Selected text -
We have more follow up. This is from a former Three Page Challenger. Craig, do you want to read to us what Mitchell from Toronto wrote?

**Craig:** Mitchell from Toronto writes, “My script, ATOM,” it’s all in capital, so I don’t know if it’s Atom or ATOM. What do you think, John? Probably Atom.

**John:** I think it’s Atom.

**Craig:** Atom. “My script, ATOM,” it could be A to M, “was read by Jeff Probst as part of your Three Page Challenge way back on Episode 269. You both seemed to enjoy the pages and were fairly complimentary of the writing. Craig compared it to Wall-E. I’ve since endured years of teasing and ridicule from former classmates, friends, and strangers. People yes, ‘That’s the Wall-E guy.’ Or, ‘Nice pages, Pixar,’ and it hurts my feelings.’

“But in all seriousness, having the pages read on the show was quite a boost. It was a tremendous surge of motivation. At the beginning it’s so hard to know if you’re doing things well, or if you’re just producing utter crap. So I rode that high and finished a draft that got me some attention. I flew down to LA for a week of generals and the experience was amazing. Telling the security guard on the Sony lot that I’m not with the tour and that I actually have a meeting was a surreal experience.

“I ended up meeting a young, hungry manager and whom I’m still working with today. And I can happily announce that the script has recently been optioned by a producer that I’m also very excited to work with. It’s been a long journey and admittedly I’ve spent more time on this script than maybe I should have. But appearing on Scriptnotes and hearing your feedback really gave me the courage to pursue screenwriting with confidence. So a big Canadian thank you for that.

“Also, if there’s time a good friend of mine who listens to your every episode on his daily drive is going to lovingly hate the following. Hi Aaron.”

We’re now doing shout-outs like Morning Zoo.

**John:** Absolutely. The call for your special dedication line. Mitchell, I’m happy for you. I’m happy that you finished that script. I’m happy that the feedback which was hopefully constructive sort of got you finished through this. It sounds like you’re doing the right things. You are continuing to write. You came down here for generals. Obviously you had generals scheduled before you got on a plane and came to Los Angeles. You met a manager who you like, who seems to have the same energy you do. And you’ve got this option. So, I hope things continue to go well for you, Mitchell.

**Craig:** I do, too. I’m really glad, first of all, that you wrote in because it’s nice for us to hear these things. It makes us feel good, too. Because this is what we want. It’s why we’re doing all this stuff. Because as you know one of us doesn’t get paid. [laughs] So at least that’s why I do it.

Provided data -
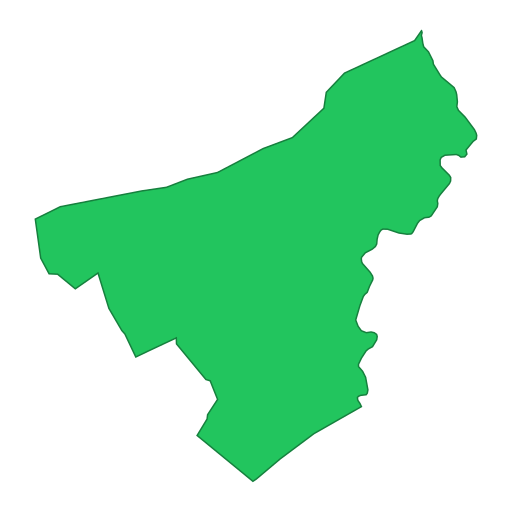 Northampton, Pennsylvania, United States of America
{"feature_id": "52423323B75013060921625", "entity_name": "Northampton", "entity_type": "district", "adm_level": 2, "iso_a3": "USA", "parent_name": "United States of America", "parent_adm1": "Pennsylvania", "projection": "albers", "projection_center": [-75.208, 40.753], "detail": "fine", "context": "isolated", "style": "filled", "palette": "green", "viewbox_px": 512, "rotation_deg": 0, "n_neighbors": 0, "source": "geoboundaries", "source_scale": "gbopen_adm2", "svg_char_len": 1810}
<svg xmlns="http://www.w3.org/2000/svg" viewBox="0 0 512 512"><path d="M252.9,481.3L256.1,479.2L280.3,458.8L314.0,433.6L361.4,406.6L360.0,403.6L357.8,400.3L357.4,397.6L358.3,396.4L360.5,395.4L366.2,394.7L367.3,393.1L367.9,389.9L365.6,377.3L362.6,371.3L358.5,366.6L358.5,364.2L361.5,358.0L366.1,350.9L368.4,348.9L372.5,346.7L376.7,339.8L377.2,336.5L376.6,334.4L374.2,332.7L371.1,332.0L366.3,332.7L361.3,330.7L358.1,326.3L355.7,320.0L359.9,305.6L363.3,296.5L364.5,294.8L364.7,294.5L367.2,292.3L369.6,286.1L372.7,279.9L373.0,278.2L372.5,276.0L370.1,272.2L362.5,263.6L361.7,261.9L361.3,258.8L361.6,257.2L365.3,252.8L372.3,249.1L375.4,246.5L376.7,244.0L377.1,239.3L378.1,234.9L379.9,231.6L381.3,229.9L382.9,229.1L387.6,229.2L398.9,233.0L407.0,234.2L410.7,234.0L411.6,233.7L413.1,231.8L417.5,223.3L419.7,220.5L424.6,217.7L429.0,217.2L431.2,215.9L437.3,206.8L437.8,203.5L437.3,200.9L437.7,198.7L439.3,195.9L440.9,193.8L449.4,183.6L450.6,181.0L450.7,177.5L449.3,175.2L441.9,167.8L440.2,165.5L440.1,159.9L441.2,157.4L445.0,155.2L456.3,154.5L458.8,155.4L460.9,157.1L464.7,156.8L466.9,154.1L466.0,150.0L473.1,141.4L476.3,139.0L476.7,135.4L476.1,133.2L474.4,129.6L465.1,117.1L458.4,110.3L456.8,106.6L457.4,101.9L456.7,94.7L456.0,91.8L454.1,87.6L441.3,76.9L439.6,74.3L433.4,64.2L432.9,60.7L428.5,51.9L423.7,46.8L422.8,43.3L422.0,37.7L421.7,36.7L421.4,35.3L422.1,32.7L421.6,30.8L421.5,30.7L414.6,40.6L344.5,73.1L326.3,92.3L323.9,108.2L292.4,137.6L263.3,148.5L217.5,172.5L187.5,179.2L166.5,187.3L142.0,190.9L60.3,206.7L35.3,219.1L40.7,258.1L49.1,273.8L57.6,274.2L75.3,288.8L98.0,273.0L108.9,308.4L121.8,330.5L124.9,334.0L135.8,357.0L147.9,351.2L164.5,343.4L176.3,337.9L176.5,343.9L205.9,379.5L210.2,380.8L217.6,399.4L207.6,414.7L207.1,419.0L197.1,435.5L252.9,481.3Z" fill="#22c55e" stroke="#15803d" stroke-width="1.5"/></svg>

Challenges -
• A. In the transcript, rewrite the paragraph beginning "But in all seriousness" as a short bulleted list that keeps its main facts.
• B. Summarize the transcript in two sentences.
• C. Reproduce the part of the transcript starting with "We’re now doing" and going on through "for you, Mitchell.".

Answers -
• A.
- Having the pages read on the show gave the writer a big surge of motivation.
- Early on, it is hard to know whether you are writing well or producing utter crap.
- Riding that high, the writer finished a draft that got some attention.
- The writer flew to LA for a week of general meetings, and the experience was amazing.
- Telling the security guard on the Sony lot that they had an actual meeting and were not with the tour felt surreal.

• B. Mitchell from Toronto, whose script ATOM was read in the Three Page Challenge on Episode 269 and compared to Wall-E, wrote in to say that the feedback gave the motivation to finish a draft, which led to general meetings in Los Angeles, a manager, and an option from a producer. John said he was happy for Mitchell, and Craig said he was glad Mitchell wrote in because hearing such news is why they do the show.

• C.
We’re now doing shout-outs like Morning Zoo.

**John:** Absolutely. The call for your special dedication line. Mitchell, I’m happy for you. I’m happy that you finished that script. I’m happy that the feedback which was hopefully constructive sort of got you finished through this. It sounds like you’re doing the right things. You are continuing to write. You came down here for generals. Obviously you had generals scheduled before you got on a plane and came to Los Angeles. You met a manager who you like, who seems to have the same energy you do. And you’ve got this option. So, I hope things continue to go well for you, Mitchell.